A simple linear regression was performed to identify independent predictors of VAI as a continuous dependent variable. The independent variables included age, gender, BMI, WC, ALT, AST, triglycerides, HDL and total cholesterol, blood glucose, insulin, HOMA score, diabetes, presence of metabolic syndrome, steatosis (grade 0-3), lobular inflammation (grade 0-3), ballooning (grade 0-2), NAS score (not NASH: 0-2, indeterminate: 3-4 and NASH: ≥ 5) and the presence of fibrosis of any grade. The variables that were statistically significant were included in the multivariate analysis (a backward stepwise analysis was carried out). Two multivariate models were utilised according to the histologic features included. In the first model, NAS score components (steatosis, inflammation and ballooning) and fibrosis were included, and in the second model, NAS score and fibrosis were included. HOMA, metabolic syndrome and VAI were excluded from the multivariate analysis to avoid a collinearity problem.

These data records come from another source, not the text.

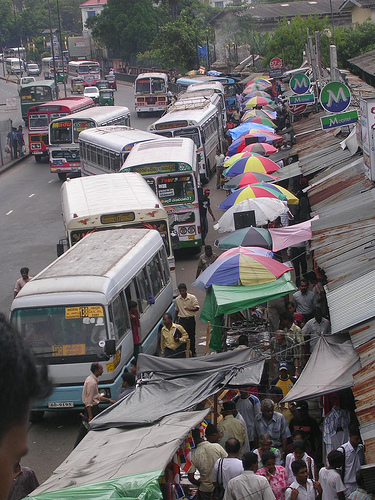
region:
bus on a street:
[25, 275, 116, 335]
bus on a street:
[60, 169, 112, 223]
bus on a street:
[168, 147, 201, 242]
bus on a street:
[167, 98, 217, 129]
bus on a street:
[42, 118, 75, 165]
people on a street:
[226, 420, 319, 491]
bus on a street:
[130, 62, 167, 110]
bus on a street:
[66, 55, 103, 75]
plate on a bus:
[47, 398, 77, 411]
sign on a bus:
[96, 208, 138, 226]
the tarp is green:
[223, 288, 245, 305]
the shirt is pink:
[267, 473, 284, 486]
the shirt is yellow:
[165, 330, 177, 349]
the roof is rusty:
[357, 371, 371, 395]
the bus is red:
[59, 100, 75, 116]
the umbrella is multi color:
[241, 185, 258, 196]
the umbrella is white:
[251, 200, 272, 216]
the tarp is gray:
[146, 386, 167, 404]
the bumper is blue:
[60, 388, 78, 400]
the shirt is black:
[201, 198, 210, 209]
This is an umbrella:
[195, 250, 306, 288]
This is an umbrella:
[206, 241, 291, 257]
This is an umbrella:
[219, 221, 319, 249]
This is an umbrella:
[218, 193, 319, 224]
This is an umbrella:
[225, 179, 313, 196]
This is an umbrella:
[221, 165, 307, 189]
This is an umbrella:
[223, 149, 288, 183]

Analysis of variance (ANOVA) or the chi-square test was performed to examine the association between VAI, WC, metabolic syndrome, HOMA, BMI, ALT, AST, HDL, TG, GGT, platelets, CPR and age with liver histology. VAI, WC and HOMA were analysed after being stratified by gender if they were related to NASH (using the NAS score). Patients with any grade of liver fibrosis were grouped for the analysis. A receiver operating characteristic curve analysis was performed to evaluate the ability of VAI or WC to predict NASH (NAS score ≥ 5).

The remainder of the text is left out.